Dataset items
⁂

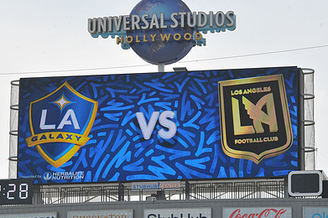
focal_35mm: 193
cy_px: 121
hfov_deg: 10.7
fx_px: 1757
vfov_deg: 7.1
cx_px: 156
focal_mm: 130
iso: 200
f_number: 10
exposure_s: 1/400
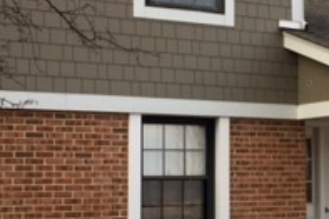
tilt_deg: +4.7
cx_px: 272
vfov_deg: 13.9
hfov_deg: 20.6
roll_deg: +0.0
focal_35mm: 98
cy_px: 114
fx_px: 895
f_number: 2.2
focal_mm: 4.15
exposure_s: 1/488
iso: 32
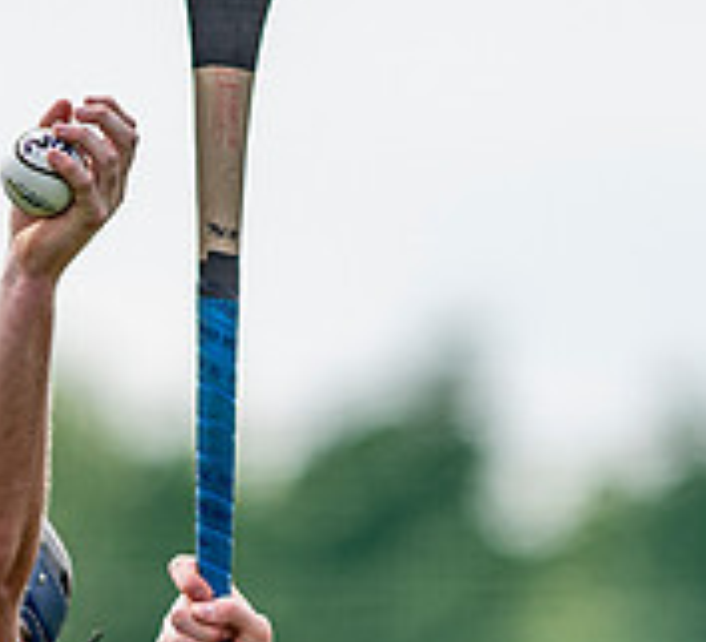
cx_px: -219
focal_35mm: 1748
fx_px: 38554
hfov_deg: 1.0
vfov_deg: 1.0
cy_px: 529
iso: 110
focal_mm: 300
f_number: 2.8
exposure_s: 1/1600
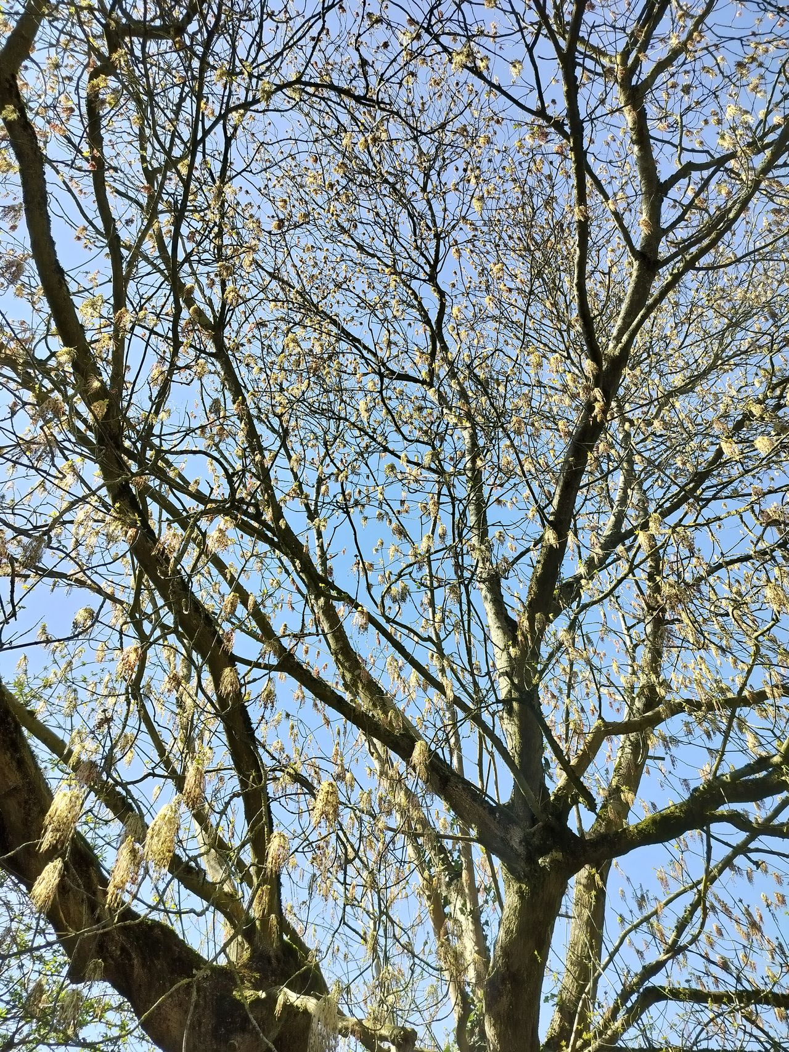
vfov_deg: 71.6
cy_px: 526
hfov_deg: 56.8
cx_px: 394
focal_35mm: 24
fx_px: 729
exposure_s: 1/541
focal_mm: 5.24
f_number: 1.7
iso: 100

⁂

Output all of the records exactly as they appear above, but not the pictures.

focal_35mm: 193
cy_px: 121
hfov_deg: 10.7
fx_px: 1757
vfov_deg: 7.1
cx_px: 156
focal_mm: 130
iso: 200
f_number: 10
exposure_s: 1/400
tilt_deg: +4.7
cx_px: 272
vfov_deg: 13.9
hfov_deg: 20.6
roll_deg: +0.0
focal_35mm: 98
cy_px: 114
fx_px: 895
f_number: 2.2
focal_mm: 4.15
exposure_s: 1/488
iso: 32
cx_px: -219
focal_35mm: 1748
fx_px: 38554
hfov_deg: 1.0
vfov_deg: 1.0
cy_px: 529
iso: 110
focal_mm: 300
f_number: 2.8
exposure_s: 1/1600
vfov_deg: 71.6
cy_px: 526
hfov_deg: 56.8
cx_px: 394
focal_35mm: 24
fx_px: 729
exposure_s: 1/541
focal_mm: 5.24
f_number: 1.7
iso: 100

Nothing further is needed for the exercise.